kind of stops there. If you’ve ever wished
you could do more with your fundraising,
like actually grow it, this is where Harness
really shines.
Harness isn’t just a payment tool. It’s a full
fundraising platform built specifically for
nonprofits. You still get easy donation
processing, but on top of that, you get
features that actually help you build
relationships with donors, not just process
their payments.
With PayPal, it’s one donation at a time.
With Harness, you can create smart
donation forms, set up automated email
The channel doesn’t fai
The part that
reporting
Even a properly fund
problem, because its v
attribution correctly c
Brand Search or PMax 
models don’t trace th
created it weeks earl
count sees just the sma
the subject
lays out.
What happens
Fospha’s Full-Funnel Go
*****
For this exercise, retype the entire listing exactly.

SOLUTION BELOW:
kind of stops there. If you’ve ever wished
you could do more with your fundraising,
like actually grow it, this is where Harness
really shines.
Harness isn’t just a payment tool. It’s a full
fundraising platform built specifically for
nonprofits. You still get easy donation
processing, but on top of that, you get
features that actually help you build
relationships with donors, not just process
their payments.
With PayPal, it’s one donation at a time.
With Harness, you can create smart
donation forms, set up automated email
The channel doesn’t fai
The part that
reporting
Even a properly fund
problem, because its v
attribution correctly c
Brand Search or PMax 
models don’t trace th
created it weeks earl
count sees just the sma
the subject
lays out.
What happens
Fospha’s Full-Funnel Go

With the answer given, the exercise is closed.